_ACTIVITY_:
Nothing in the entries may be altered; copy them in full.

Stored entries
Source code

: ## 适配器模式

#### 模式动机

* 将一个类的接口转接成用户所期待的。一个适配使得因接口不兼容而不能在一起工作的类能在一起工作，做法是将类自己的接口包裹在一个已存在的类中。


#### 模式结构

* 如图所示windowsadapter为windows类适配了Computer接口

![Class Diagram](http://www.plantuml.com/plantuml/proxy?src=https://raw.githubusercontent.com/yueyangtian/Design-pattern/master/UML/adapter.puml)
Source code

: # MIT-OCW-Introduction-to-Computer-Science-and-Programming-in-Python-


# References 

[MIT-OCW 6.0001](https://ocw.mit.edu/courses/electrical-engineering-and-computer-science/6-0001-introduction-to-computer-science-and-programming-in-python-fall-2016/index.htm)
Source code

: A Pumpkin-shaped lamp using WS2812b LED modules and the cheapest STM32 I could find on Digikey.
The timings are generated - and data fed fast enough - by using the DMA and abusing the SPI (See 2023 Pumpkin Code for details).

_OUTPUT OF THE TASK_:
Source code

: ## 适配器模式

#### 模式动机

* 将一个类的接口转接成用户所期待的。一个适配使得因接口不兼容而不能在一起工作的类能在一起工作，做法是将类自己的接口包裹在一个已存在的类中。


#### 模式结构

* 如图所示windowsadapter为windows类适配了Computer接口

![Class Diagram](http://www.plantuml.com/plantuml/proxy?src=https://raw.githubusercontent.com/yueyangtian/Design-pattern/master/UML/adapter.puml)
Source code

: # MIT-OCW-Introduction-to-Computer-Science-and-Programming-in-Python-


# References 

[MIT-OCW 6.0001](https://ocw.mit.edu/courses/electrical-engineering-and-computer-science/6-0001-introduction-to-computer-science-and-programming-in-python-fall-2016/index.htm)
Source code

: A Pumpkin-shaped lamp using WS2812b LED modules and the cheapest STM32 I could find on Digikey.
The timings are generated - and data fed fast enough - by using the DMA and abusing the SPI (See 2023 Pumpkin Code for details).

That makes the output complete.